Friday, April 03, 2015


Some Missing Words in Acts 17.34

Acts of the Apostles 17.34 (Revised Standard Version):
But some men joined him and believed, among them Dionysius the Areopagite and a woman named Damaris and others with them.
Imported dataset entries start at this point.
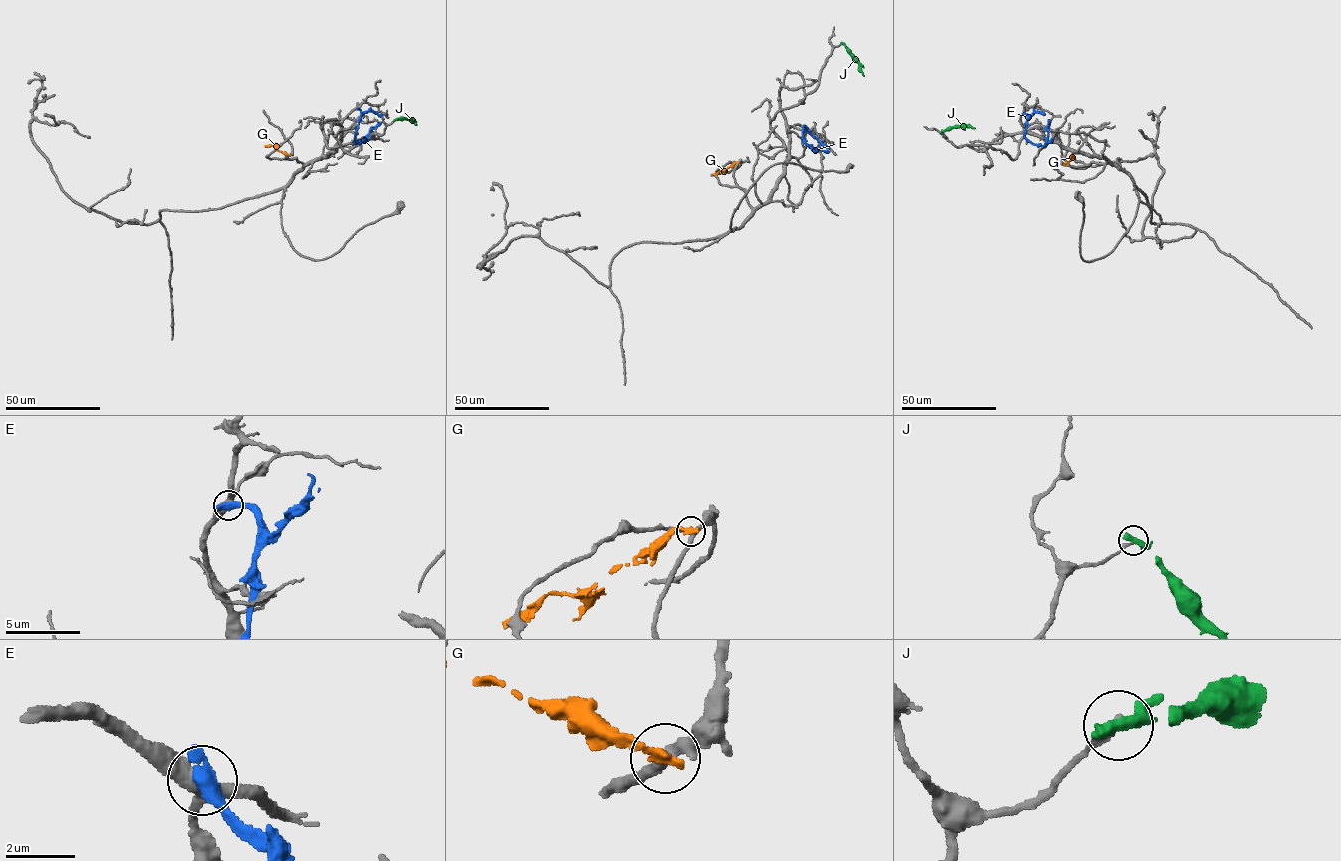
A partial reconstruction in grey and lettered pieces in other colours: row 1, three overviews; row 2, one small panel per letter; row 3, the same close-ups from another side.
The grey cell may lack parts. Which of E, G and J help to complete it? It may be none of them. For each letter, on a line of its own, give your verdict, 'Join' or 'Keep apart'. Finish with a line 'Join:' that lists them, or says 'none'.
E: Keep apart
G: Keep apart
J: Keep apart
Join: none

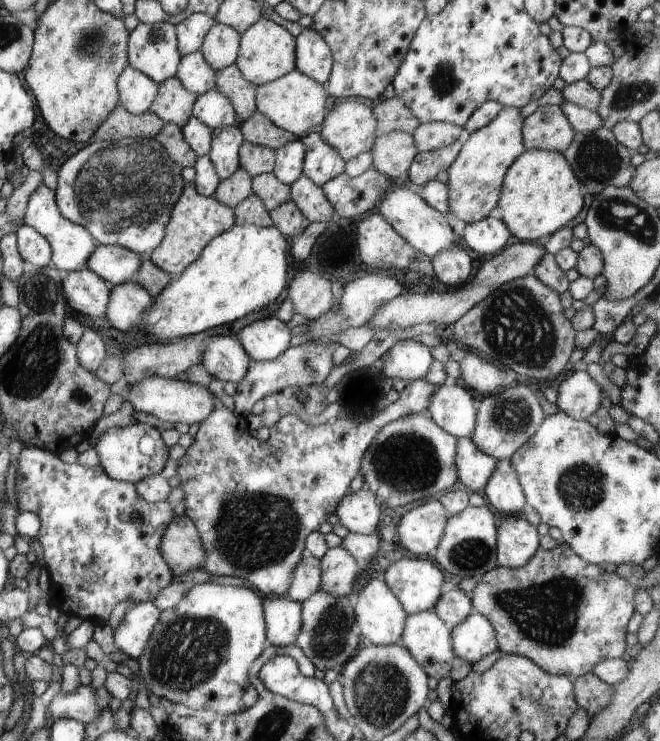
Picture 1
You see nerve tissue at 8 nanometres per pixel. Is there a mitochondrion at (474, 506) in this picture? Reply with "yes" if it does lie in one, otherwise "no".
no

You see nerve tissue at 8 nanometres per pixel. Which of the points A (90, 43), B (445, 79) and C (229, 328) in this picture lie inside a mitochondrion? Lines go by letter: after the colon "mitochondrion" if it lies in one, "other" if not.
A: mitochondrion
B: mitochondrion
C: other

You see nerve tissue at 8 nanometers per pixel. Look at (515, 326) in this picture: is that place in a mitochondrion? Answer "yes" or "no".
yes

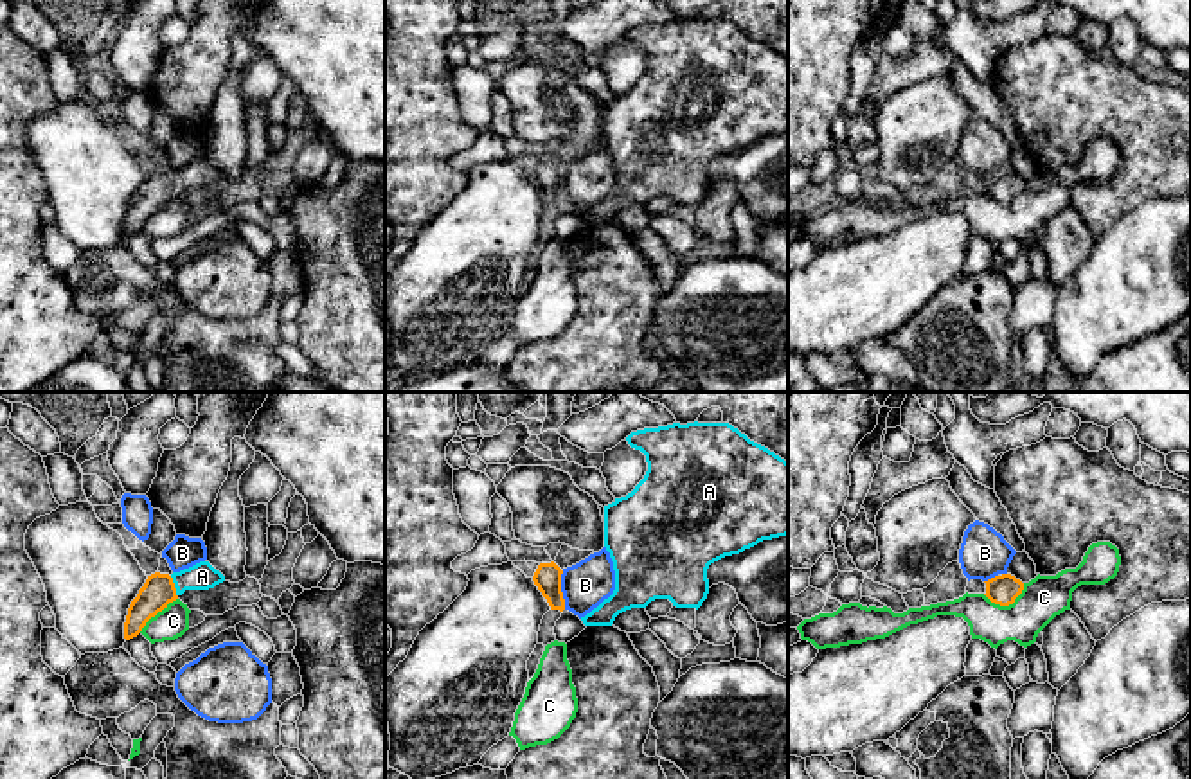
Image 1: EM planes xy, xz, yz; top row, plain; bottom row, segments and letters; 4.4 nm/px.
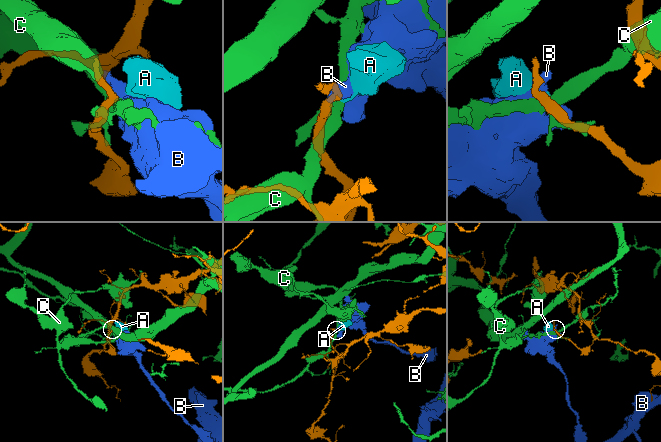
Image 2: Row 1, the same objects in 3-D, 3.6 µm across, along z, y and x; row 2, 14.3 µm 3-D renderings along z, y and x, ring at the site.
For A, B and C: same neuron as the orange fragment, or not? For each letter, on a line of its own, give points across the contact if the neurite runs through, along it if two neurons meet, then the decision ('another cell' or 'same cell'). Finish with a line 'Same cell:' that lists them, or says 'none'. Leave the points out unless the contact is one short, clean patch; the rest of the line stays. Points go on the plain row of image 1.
A: way xy (159, 188), (173, 184), (202, 173); same cell
B: another cell
C: another cell
Same cell: A

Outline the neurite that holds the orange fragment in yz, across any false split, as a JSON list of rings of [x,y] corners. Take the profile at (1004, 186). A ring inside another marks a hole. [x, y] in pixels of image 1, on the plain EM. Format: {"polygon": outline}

τινὲς δὲ ἄνδρες κολληθέντες αὐτῷ ἐπίστευσαν, ἐν οἷς καὶ Διονύσιος ὁ Ἀρεοπαγίτης καὶ γυνὴ ὀνόματι Δάμαρις καὶ ἕτεροι σὺν αὐτοῖς.
I don't have a copy of Bruce M. Metzger, A Textual Commentary on the Greek New Testament, 4th ed. (London: United Bible Societies, 1994), but I think he commented on this verse as follows (translation in square brackets added by me):
The omission in codex Bezae of the words καὶ γυνὴ ὀνόματι Δάμαρις ["and a woman named Damaris"] has been taken by some (e.g. Wm.M. Ramsay) to be another indication of the anti-feminist attitude of the scribe (see the comment on ver. 12 above). It is, however, more likely, as A.C. Clark suggests, that a line in an ancestor of codex Bezae had been accidentally omitted, so that what remains in D is ἐν οἷς καὶ Διονύσιός τις Ἀρεοπαγείτης εὐσχήμων καὶ ἕτεροι σὺν αὐτοῖς ("among whom also was a certain Dionysius, an Areopagite of high standing, and others with them"). In either case, however, the concluding phrase σὺν αὐτοῖς suggests that Luke originally specified more than one person (Dionysius) as among Paul's converts.
A different explanation for the omission of the words καὶ γυνὴ ὀνόματι Δάμαρις occurred to me. The antecedent of the relative pronoun οἷς is ἄνδρες (nominative plural of ἀνήρ). The primary meaning of ἀνήρ is "man, opp. woman" (Liddell-Scott-Jones), i.e. "a man as opposed to a woman." Could a scribe have reasoned as follows?
  1. In Athens some men (τινὲς δὲ ἄνδρες) joined Paul.
  2. Damaris was a woman (γυνή).
  3. As a woman, Damaris cannot be counted among these men who joined Paul.
  4. The words καὶ γυνὴ ὀνόματι Δάμαρις therefore appear to contradict the words τινὲς δὲ ἄνδρες.
  5. I've already written ἄνδρες. Instead of blotting it out, I'll omit καὶ γυνὴ ὀνόματι Δάμαρις to avoid the contradiction.
Just idle speculation, in which even I don't put much stock.